One of baseball's most highly touted young prospects is apparently on the verge of making his debut at the game's highest level.
Seattle Mariners outfielder Jarred Kelenic will be called up from the minor leagues for the first time on Thursday, according to multiple media reports.
The prized farmhand arrives in the big leagues amid considerable buzz, having demolished minor league competition at virtually every step since the New York Mets drafted him out of a Wisconsin high school in 2018.
The 21-year-old rising star, 22 in July, had posted a .293/.369/.521 line with 31 homers in 786 career plate appearances across three seasons in the minors through Monday.
The Mariners acquired Kelenic as the centerpiece of the December 2018 blockbuster trade that sent star infielder Robinson Cano and closer Edwin Diaz to the Mets.

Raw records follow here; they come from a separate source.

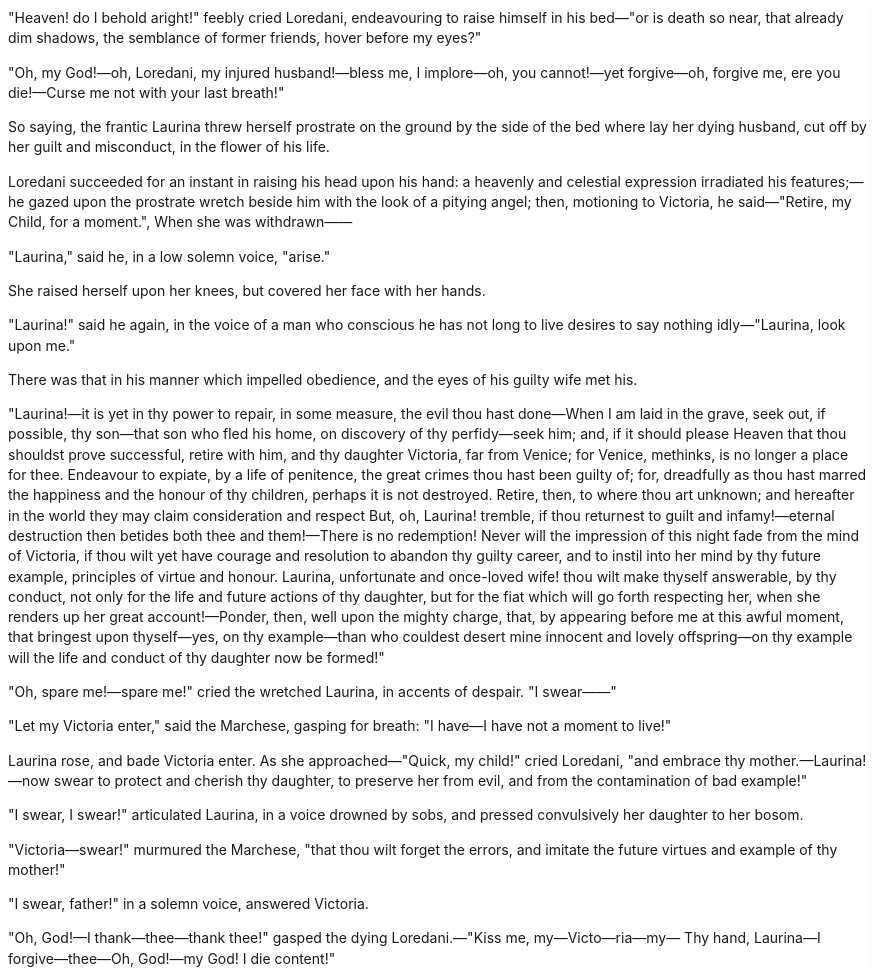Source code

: "Heaven! do I behold aright!" feebly cried Loredani, endeavouring to raise himself in his bed—"or is death so near, that already dim shadows, the semblance of former friends, hover before my eyes?"

"Oh, my God!—oh, Loredani, my injured husband!—bless me, I implore—oh, you cannot!—yet forgive—oh, forgive me, ere you die!—Curse me not with your last breath!"

So saying, the frantic Laurina threw herself prostrate on the ground by the side of the bed where lay her dying husband, cut off by her guilt and misconduct, in the flower of his life.

Loredani succeeded for an instant in raising his head upon his hand: a heavenly and celestial expression irradiated his features;—he gazed upon the prostrate wretch beside him with the look of a pitying angel; then, motioning to Victoria, he said—"Retire, my Child, for a moment.", When she was withdrawn——

"Laurina," said he, in a low solemn voice, "arise."

She raised herself upon her knees, but covered her face with her hands.

"Laurina!" said he again, in the voice of a man who conscious he has not long to live desires to say nothing idly—"Laurina, look upon me."

There was that in his manner which impelled obedience, and the eyes of his guilty wife met his.

"Laurina!—it is yet in thy power to repair, in some measure, the evil thou hast done—When I am laid in the grave, seek out, if possible, thy son—that son who fled his home, on discovery of thy perfidy—seek him; and, if it should please Heaven that thou shouldst prove successful, retire with him, and thy daughter Victoria, far from Venice; for Venice, methinks, is no longer a place for thee. Endeavour to expiate, by a life of penitence, the great crimes thou hast been guilty of; for, dreadfully as thou hast marred the happiness and the honour of thy children, perhaps it is not destroyed. Retire, then, to where thou art unknown; and hereafter in the world they may claim consideration and respect But, oh, Laurina! tremble, if thou returnest to guilt and infamy!—eternal destruction then betides both thee and them!—There is no redemption! Never will the impression of this night fade from the mind of Victoria, if thou wilt yet have courage and resolution to abandon thy guilty career, and to instil into her mind by thy future example, principles of virtue and honour. Laurina, unfortunate and once-loved wife! thou wilt make thyself answerable, by thy conduct, not only for the life and future actions of thy daughter, but for the fiat which will go forth respecting her, when she renders up her great account!—Ponder, then, well upon the mighty charge, that, by appearing before me at this awful moment, that bringest upon thyself—yes, on thy example—than who couldest desert mine innocent and lovely offspring—on thy example will the life and conduct of thy daughter now be formed!"

"Oh, spare me!—spare me!" cried the wretched Laurina, in accents of despair. "I swear——"

"Let my Victoria enter," said the Marchese, gasping for breath: "I have—I have not a moment to live!"

Laurina rose, and bade Victoria enter. As she approached—"Quick, my child!" cried Loredani, "and embrace thy mother.—Laurina!—now swear to protect and cherish thy daughter, to preserve her from evil, and from the contamination of bad example!"

"I swear, I swear!" articulated Laurina, in a voice drowned by sobs, and pressed convulsively her daughter to her bosom.

"Victoria—swear!" murmured the Marchese, "that thou wilt forget the errors, and imitate the future virtues and example of thy mother!"

"I swear, father!" in a solemn voice, answered Victoria.

"Oh, God!—I thank—thee—thank thee!" gasped the dying Loredani.—"Kiss me, my—Victo—ria—my— Thy hand, Laurina—I forgive—thee—Oh, God!—my God! I die content!"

The deal, orchestrated by then newly hired Mets GM Brodie Van Wagenen, turned heads in the baseball community, given the talent -- and contracts -- on the move. Many observers panned the move for the Mets as shortsighted.
Their concerns have proven largely correct, with Cano turning in decidedly feast-or-famine results before he was suspended for the entirety of the 2021 campaign for a second failed drug test. Diaz, meanwhile, has struggled to regain the form that made him one of the game's best closers in 2018.
Kelenic, if in fact he's called up, would make his debut against the Cleveland Indians at T-Mobile Park in Seattle on Thursday. His arrival in the Majors has been hotly anticipated among prospect hounds -- so much so that a prankster duped several prominent national baseball scribes with a fake report of Kelenic's callup earlier this week.